Зная редактора, Лопатин подумал, что само желание Губера после тяжелого ранения вернуться обратно на фронт записано ему как плюс, но, наверно, интересы газеты стали поперек. Тем, как Губер работает здесь, редактор доволен, а если забрать его, надо искать другого. Но где найдешь другого, хорошего, который захочет вместо него с фронта в Ташкент? А плохого не надо.
– Боюсь, как бы вам не пришлось дожидаться, пока ранят кого-нибудь и направят сюда на излечение, – сказал Лопатин.
– Сам уже думал об этом.
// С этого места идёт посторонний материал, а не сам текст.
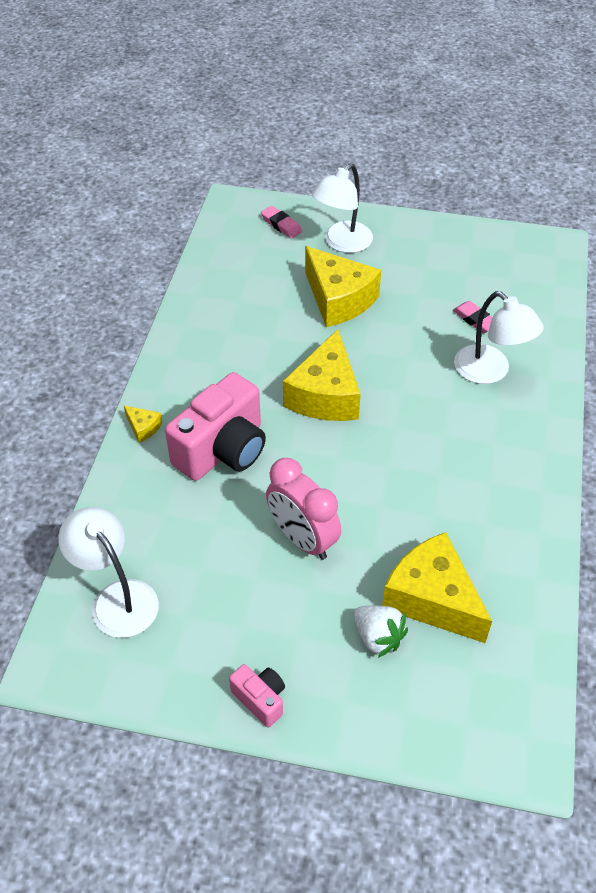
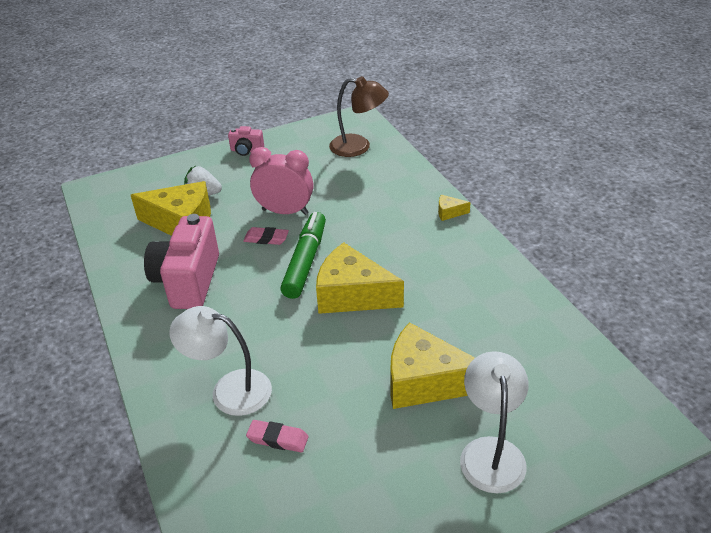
camera: 145 degrees right, 10 degrees down
white lamp [58,507,159,638] -> brown lamp [329,76,389,157]
pink camera [165,372,266,481] -> pink camera moved to [144,214,219,309]
pink eraser [261,206,302,238] -> pink eraser moved to [243,227,289,245]
yellow cheese [283,329,361,421] -> yellow cheese turned 45 degrees counterclockwise [316,242,404,314]
none -> green marker [280,212,326,299]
Но как-то неудобно дожидаться такого случая. Вы, вернувшись в Москву, все же напомните ему еще раз.
– Будет сделано! – сказал Лопатин. Хотя в результате сомневался. Дружба дружбой, а в этом случае редактор может поставить на свое место, и даже с удовольствием. Не суйся не в свои дела! Вот если бы Губер никуда не просился, сидел бы тут тихо, наверно бы, заело: как так, сидит второй год в тылу и молчит, не просится на фронт? Но говорить сейчас обо всем этом, расстраивать Губера не хотелось.
– Сын недавно из школы пришел, – сказал Губер, – и потребовал от меня, чтоб фамилию сменил. Ему кто-то в школе сказал, что отца из-за немецкой фамилии обратно на фронт не пускают. Спрашиваю: кто сказал? Молчит! Глупо, но не радует.
– А что, у вас в роду кто-нибудь из обрусевших немцев? – спросил Лопатин. – Я одного Губера, москвича, комиссара полка, в ополченской дивизии под Старой Руссой встречал. Там он потом и погиб. Не родственник?
– Если москвич, навряд ли! Вообще-то я привык себя хохлом считать. Мать – из селян Херсонской бывшей губернии, отец – механик на Николаевском заводе. Я Петр Федорович, он Федор Федорович. А откуда такая фамилия, черт ее знает! Не привык задаваться этим вопросом. В прежние времена о таких вещах не думали. Ни я, ни вы. А сыну приходится думать. Стал даже, по детской глупости, выяснять у меня родословную, но я дальше деда Федора сам ничего не знаю. Боюсь, как бы не проходить до конца войны с медалью «20 лет РККА», – сказал Губер, натягивая через голову гимнастерку. – В гражданскую – пуля, в эту – осколок, а на груди – только за выслугу лет. Пока терпимо, но если так и до конца войны, как потом детям объяснишь, – почему?
Губер довез Лопатина до старой мечети, где была теперь киностудия, помог выписать в проходной пропуск и уехал, забрав литер, чтобы заранее взять место на ашхабадский поезд.
Губер не сказал Вячеславу, зачем приезжает Лопатин, а на студию, оказывается, позвонил еще вчера, и здесь ждали и сразу провели к режиссеру в просмотровый зал.
Лопатин пожал в темноте руку какому-то человеку, который сказал какой-то тоже невидимой женщине: «Соня, предупреди, чтобы остановили, как только ролик кончится!»
Дверь открылась и закрылась, кто-то вышел. Режиссер придержал Лопатина за локоть, чтобы в темноте не промахнулся мимо стула.
На экране шла хроника. Непривычная, странно-беззвучная.
Несколько солдат, поднявшись с земли, бежали по экрану в атаку.
Сняты были в спину, на экране помещалось всего несколько человек, и столбы разрывов вдали были настоящие. Все было снято по правде, в бою, а не так, как иногда снимают уже после боя, когда дымы во весь экран не от снарядов, а от дымовых шашек, а люди сняты не в спину, а в лицо, как будто оператор в момент атаки может лежать впереди наступающей цепи!
Через экран пробежало еще несколько солдат. Вдали, на горизонте, появилось еще два бесшумных дыма, от разрывов.